[TEXT PASSAGE]
But then the war started to affect us with a vengeance, my father got his call-up papers! They were starting to employ women to do the war-work jobs in the factories. He went into the Royal Navy and trained as a Gunner. Dad in his Navy uniform “Uncle” Lal went into the army. Both wives were left to look after the children and keep the homes going on their own. At first, during the training period, my father was stationed in England, so could get home fairly regularly, albeit with difficulty because of transport problems caused by the bombing. I missed him terribly and was really excited when he came home.

At some time my father fitted us up with a Morrison shelter underneath the living room table and every time the air raid siren sounded my mother made us go into this. It was like a cage made from reinforced wire mesh. There was also a bomb shelter in the back garden called an Anderson shelter but my mother didn’t like to use this as she was scared of us being buried alive. This was approximately a 7ft x 6ft hole dug in the middle of the garden with a roof made from corrugated iron. Sandbags and then soil was piled up on top and grass allowed to grow over it as camouflage. It was very damp and cold in there but it had a small table and chairs and tea making equipment.

[EXERCISE GOAL]
Could you continue the wartime recollection above, picking up right after its last sentence about the Anderson shelter?

[Extrinsic camera parameter data]
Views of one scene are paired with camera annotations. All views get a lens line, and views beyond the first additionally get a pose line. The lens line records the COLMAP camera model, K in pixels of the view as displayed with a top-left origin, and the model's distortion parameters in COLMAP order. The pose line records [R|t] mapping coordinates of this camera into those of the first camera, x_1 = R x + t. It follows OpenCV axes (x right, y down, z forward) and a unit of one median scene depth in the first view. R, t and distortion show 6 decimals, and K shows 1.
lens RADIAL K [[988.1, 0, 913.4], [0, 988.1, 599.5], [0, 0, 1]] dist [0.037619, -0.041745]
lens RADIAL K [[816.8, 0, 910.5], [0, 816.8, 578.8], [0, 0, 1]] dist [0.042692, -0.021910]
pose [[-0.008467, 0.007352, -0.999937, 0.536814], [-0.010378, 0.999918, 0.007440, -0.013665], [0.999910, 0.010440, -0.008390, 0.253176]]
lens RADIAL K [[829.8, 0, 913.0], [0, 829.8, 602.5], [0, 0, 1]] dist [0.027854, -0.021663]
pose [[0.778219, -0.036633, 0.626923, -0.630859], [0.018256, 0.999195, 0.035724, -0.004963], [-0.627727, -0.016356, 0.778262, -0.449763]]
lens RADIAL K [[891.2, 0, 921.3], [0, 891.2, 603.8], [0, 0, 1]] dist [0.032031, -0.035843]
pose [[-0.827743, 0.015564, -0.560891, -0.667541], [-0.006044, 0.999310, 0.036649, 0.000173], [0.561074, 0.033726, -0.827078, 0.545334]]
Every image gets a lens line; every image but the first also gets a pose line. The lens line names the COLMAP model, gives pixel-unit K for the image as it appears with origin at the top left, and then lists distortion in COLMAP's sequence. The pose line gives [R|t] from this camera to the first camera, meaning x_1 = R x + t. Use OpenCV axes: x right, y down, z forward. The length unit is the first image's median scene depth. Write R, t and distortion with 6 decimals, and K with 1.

[RESPONSE TO THIS TASK]
In 1943 the bombing got worse and a row of houses behind ours was raised to the ground and all our windows went. Quite a lot of people lost their lives that night in that row of family houses. Our garden caught fire, too, from the incendiary devices the German airmen dropped as they flew over. So the authorities told my mother we had to be evacuated. We were allowed to go to my grandfather’s in Tyneside. But first of all my mother had to board up the house and sort out our ration books, identity and medical cards. The day we finally became evacuees, my brother and I were tied together, labelled with our details and we were sent off by train (the Flying Scotsman) to my Grandfather’s. My grandmother had just died so he was a recent widower with a 12 year old, my Auntie Audrey, who became my playmate and taught me to read and write and to do my shoe-laces up! My mother joined us a week or so later.

I started school at the age of 4 at the local primary school in Tyneside. Children went to school a year earlier in the North East. Early in 1944 my father had managed to get home on leave again. In November my sister, was born in Newcastle Infirmary. She was a very pretty baby weighing in at 12lb. 8ozs. I then didn’t see my father for what seemed quite some time as he was sent abroad to Malta and Alexandria.

Family photo taken for Dad

In 1945 the war ended and we could go home. But not before a great street party to which I couldn’t go because I had the measles. I remember looking out of the upstairs window of my grandfather's at everyone enjoying themselves.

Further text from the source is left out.